At first glance, it looks like I've accessed values immutably (via the iterator) and mutably (when we push() inside the loop). Yay, we've just beaten the borrow checker!

However, if you actually run the code you'll find it never exits.

This is because the Mutex makes sure only one thing can access its contents at a time, so when we do the values.lock().unwrap().push(value*2) our mutex is already "borrowed" by the iterator, and it goes to sleep until that borrow is over. That borrow can't finish until the push() is executed, so we end up with a deadlock.

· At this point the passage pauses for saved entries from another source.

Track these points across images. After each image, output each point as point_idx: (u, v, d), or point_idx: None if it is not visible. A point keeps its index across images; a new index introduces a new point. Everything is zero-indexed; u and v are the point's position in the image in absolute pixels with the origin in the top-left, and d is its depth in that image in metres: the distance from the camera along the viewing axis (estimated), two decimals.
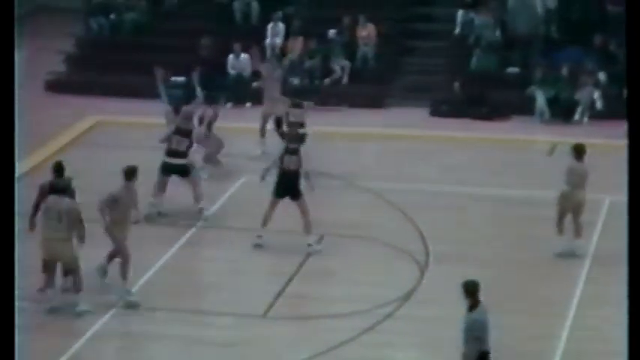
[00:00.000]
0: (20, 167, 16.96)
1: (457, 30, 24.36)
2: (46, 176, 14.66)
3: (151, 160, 16.80)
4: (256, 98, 23.66)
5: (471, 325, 10.88)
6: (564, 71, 22.75)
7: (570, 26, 23.61)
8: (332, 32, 24.19)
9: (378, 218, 17.07)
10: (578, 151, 15.93)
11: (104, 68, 24.63)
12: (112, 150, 17.05)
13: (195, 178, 17.01)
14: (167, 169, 16.88)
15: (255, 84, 22.04)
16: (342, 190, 18.04)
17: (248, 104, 23.66)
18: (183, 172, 16.95)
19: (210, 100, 22.11)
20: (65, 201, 13.58)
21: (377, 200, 17.83)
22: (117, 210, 13.94)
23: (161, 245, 15.89)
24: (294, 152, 15.81)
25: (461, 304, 14.28)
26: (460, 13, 24.33)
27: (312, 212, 15.88)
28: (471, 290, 10.91)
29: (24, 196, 14.35)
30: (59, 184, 13.86)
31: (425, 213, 17.25)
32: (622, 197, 15.66)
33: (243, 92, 23.77)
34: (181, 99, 23.16)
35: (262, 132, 20.30)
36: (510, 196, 18.25)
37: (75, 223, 13.46)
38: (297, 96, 20.22)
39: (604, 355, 13.11)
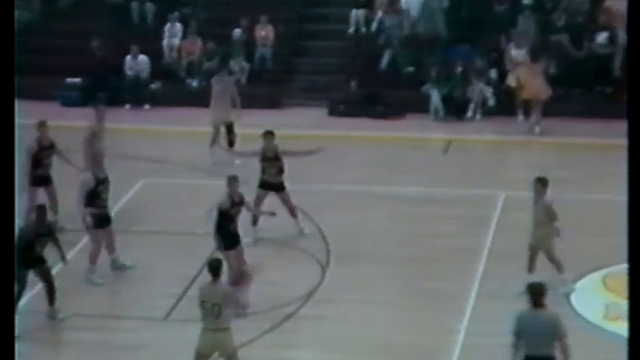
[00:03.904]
0: None
1: (351, 29, 24.64)
2: None
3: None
4: (155, 100, 23.64)
5: (514, 321, 10.98)
6: (458, 69, 23.19)
7: (459, 25, 24.07)
8: (237, 32, 24.22)
9: (279, 219, 17.15)
10: (543, 185, 14.45)
11: None
12: None
13: None
14: None
15: (153, 85, 22.06)
16: (242, 191, 18.09)
17: (146, 106, 23.58)
18: None
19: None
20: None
21: (277, 200, 17.94)
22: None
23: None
24: None
25: (362, 302, 14.58)
26: (353, 12, 24.61)
27: None
28: (530, 291, 11.01)
29: None
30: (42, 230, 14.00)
31: (325, 212, 17.43)
32: (516, 193, 16.13)
33: (141, 94, 23.69)
34: (78, 101, 23.11)
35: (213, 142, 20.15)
36: (407, 194, 18.55)
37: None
38: (196, 97, 20.23)
39: (502, 348, 13.43)
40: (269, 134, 16.38)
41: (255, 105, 23.32)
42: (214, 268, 11.89)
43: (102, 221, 15.06)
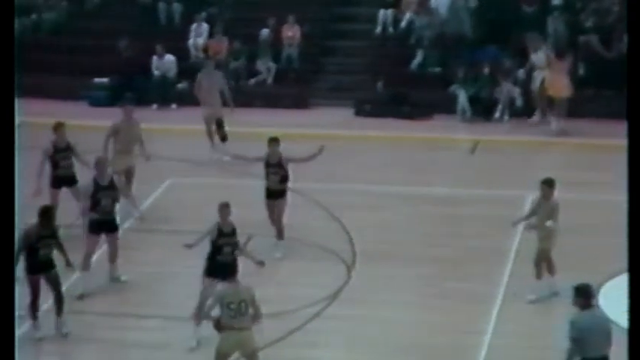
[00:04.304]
0: None
1: (378, 29, 24.60)
2: None
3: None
4: (182, 99, 23.68)
5: (569, 326, 10.79)
6: (485, 70, 23.10)
7: (487, 25, 23.98)
8: (263, 32, 24.24)
9: (304, 218, 17.17)
10: (550, 186, 14.45)
11: (24, 69, 24.25)
12: (39, 152, 16.92)
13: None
14: None
15: (180, 85, 22.02)
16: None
17: (173, 106, 23.63)
18: None
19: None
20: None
21: (303, 200, 17.94)
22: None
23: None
24: None
25: (388, 302, 14.54)
26: (381, 12, 24.56)
27: (240, 213, 15.89)
28: (580, 293, 10.85)
29: None
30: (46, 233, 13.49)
31: (350, 212, 17.40)
32: (537, 193, 16.00)
33: (168, 93, 23.73)
34: (105, 101, 23.19)
35: (210, 136, 20.21)
36: (434, 195, 18.49)
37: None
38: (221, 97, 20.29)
39: (529, 349, 13.38)
40: (274, 141, 15.95)
41: (281, 105, 23.42)
42: (231, 269, 11.95)
43: (100, 227, 14.77)
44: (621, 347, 11.52)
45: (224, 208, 13.54)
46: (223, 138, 20.01)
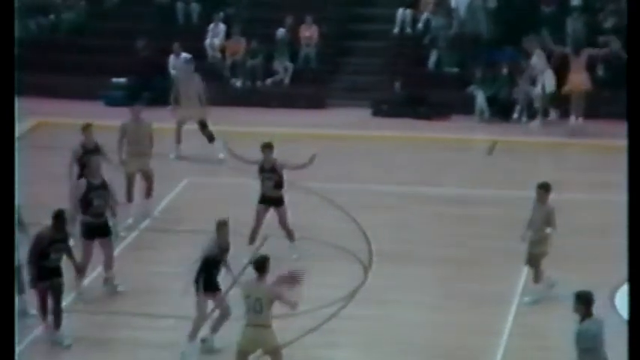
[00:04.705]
0: None
1: (396, 29, 24.53)
2: None
3: None
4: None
5: (579, 337, 10.68)
6: (504, 70, 23.01)
7: (506, 26, 23.89)
8: (280, 31, 24.22)
9: (321, 218, 17.15)
10: (546, 190, 14.46)
11: (43, 69, 24.43)
12: (56, 152, 16.93)
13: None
14: None
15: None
16: (285, 190, 18.07)
17: None
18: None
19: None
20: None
21: (320, 201, 17.92)
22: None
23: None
24: None
25: (405, 303, 14.50)
26: (400, 12, 24.49)
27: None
28: (583, 301, 10.74)
29: None
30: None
31: (367, 213, 17.37)
32: (561, 195, 15.97)
33: None
34: (122, 101, 23.19)
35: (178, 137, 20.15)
36: (451, 195, 18.44)
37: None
38: (240, 97, 20.27)
39: (544, 350, 13.32)
40: (267, 147, 15.70)
41: (298, 105, 23.40)
42: (260, 264, 11.82)
43: (93, 232, 14.45)
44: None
45: (223, 226, 13.26)
46: (210, 138, 19.90)
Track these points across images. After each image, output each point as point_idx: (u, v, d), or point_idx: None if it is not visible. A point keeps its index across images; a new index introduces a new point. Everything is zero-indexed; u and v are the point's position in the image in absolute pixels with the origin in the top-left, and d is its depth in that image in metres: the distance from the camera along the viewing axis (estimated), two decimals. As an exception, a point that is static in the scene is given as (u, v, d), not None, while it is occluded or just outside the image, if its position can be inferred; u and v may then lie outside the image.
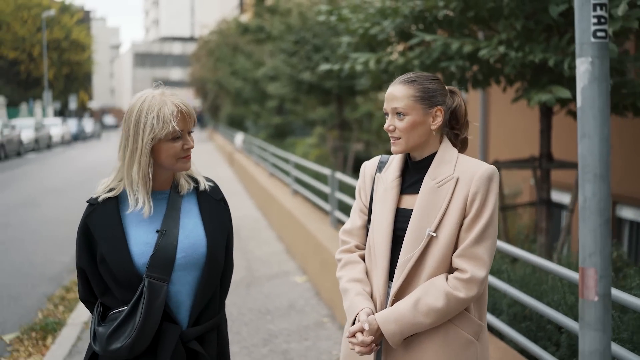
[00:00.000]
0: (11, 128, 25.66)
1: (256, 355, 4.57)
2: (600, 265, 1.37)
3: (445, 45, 4.97)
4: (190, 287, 2.06)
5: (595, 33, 1.33)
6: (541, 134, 6.10)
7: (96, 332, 2.00)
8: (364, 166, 2.31)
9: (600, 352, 1.40)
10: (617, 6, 4.27)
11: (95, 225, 2.04)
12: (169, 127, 1.97)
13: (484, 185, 2.01)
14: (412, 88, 2.08)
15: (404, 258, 2.05)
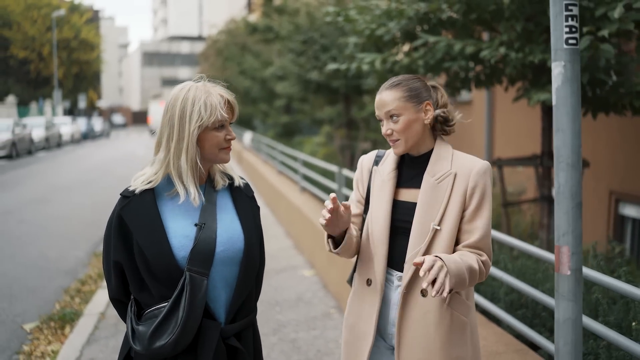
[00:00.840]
0: (22, 127, 25.97)
1: (266, 343, 4.77)
2: (573, 243, 1.55)
3: (448, 46, 5.15)
4: (227, 282, 2.04)
5: (567, 40, 1.52)
6: (543, 132, 6.25)
7: (136, 331, 1.96)
8: (362, 159, 2.43)
9: (572, 320, 1.59)
10: (614, 9, 4.42)
11: (132, 218, 1.99)
12: (217, 115, 1.98)
13: (481, 179, 2.14)
14: (398, 90, 2.20)
15: (413, 252, 2.14)
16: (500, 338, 3.29)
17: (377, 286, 2.22)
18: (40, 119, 31.23)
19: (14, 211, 11.40)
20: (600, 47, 4.48)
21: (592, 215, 8.55)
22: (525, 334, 3.16)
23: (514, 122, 10.20)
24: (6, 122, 24.92)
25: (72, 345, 4.89)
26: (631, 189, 7.82)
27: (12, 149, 23.73)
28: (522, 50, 4.93)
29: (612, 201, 8.33)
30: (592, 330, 2.35)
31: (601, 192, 8.39)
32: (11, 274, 7.13)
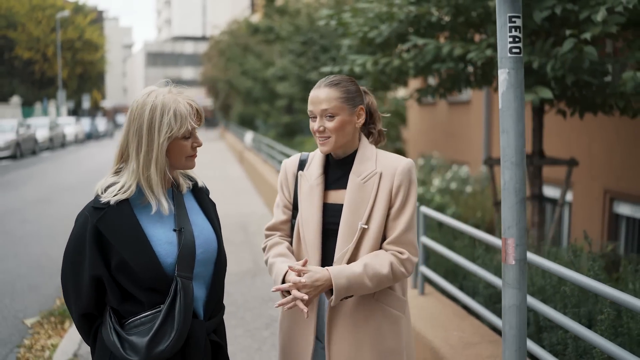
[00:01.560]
0: (26, 127, 26.18)
1: (258, 337, 4.92)
2: (517, 235, 1.69)
3: (437, 49, 5.28)
4: (204, 282, 2.07)
5: (511, 49, 1.65)
6: (533, 132, 6.37)
7: (127, 342, 1.93)
8: (285, 164, 2.45)
9: (517, 306, 1.72)
10: (597, 12, 4.54)
11: (111, 230, 1.94)
12: (187, 125, 1.97)
13: (406, 177, 2.21)
14: (337, 90, 2.23)
15: (341, 252, 2.20)
16: (477, 330, 3.44)
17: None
18: (44, 120, 31.45)
19: (17, 211, 11.58)
20: (584, 50, 4.60)
21: (587, 213, 8.66)
22: (499, 326, 3.30)
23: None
24: (10, 122, 25.16)
25: (71, 339, 5.04)
26: (626, 188, 7.90)
27: (16, 149, 23.94)
28: (508, 52, 5.05)
29: (607, 200, 8.43)
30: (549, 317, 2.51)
31: (596, 190, 8.49)
32: (14, 271, 7.29)
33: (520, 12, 1.67)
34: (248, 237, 8.79)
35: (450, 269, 4.47)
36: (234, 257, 7.42)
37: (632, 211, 8.03)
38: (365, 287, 2.12)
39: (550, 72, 4.77)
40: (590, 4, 4.67)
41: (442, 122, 13.54)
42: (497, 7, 1.64)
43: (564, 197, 6.40)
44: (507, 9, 1.64)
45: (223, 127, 45.77)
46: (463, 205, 8.87)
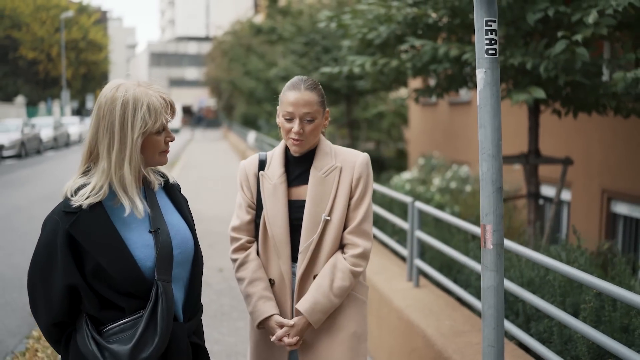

The same code without Arc and Mutex would be rejected by the compiler:

fn main() {
    let mut values = vec![1_u32, 2, 3];

    for value in values.iter() {
        if *value % 2 == 0 {
            values.push(value * 2);
        }
    }
}

(playground)

   Compiling playground v0.0.1 (/playground)
error[E0502]: cannot borrow `values` as mutable because it is also borrowed as immutable
 --> src/main.rs:6:13
  |
4 |     for value in values.iter() {
  |                  -------------
  |                  |
  |                  immutable borrow occurs here
  |                  immutable borrow later used here
5 |         if *value % 2 == 0 {
6 |             values.push(value * 2);
  |             ^^^^^^^^^^^^^^^^^^^^^^ mutable borrow occurs here

For more information about this error, try `rustc --explain E0502`.
error: could not compile `playground` (bin "playground") due to 1 previous error

So we didn't actually "beat the borrow checker", all we did was defer detecting the error from compile time to runtime.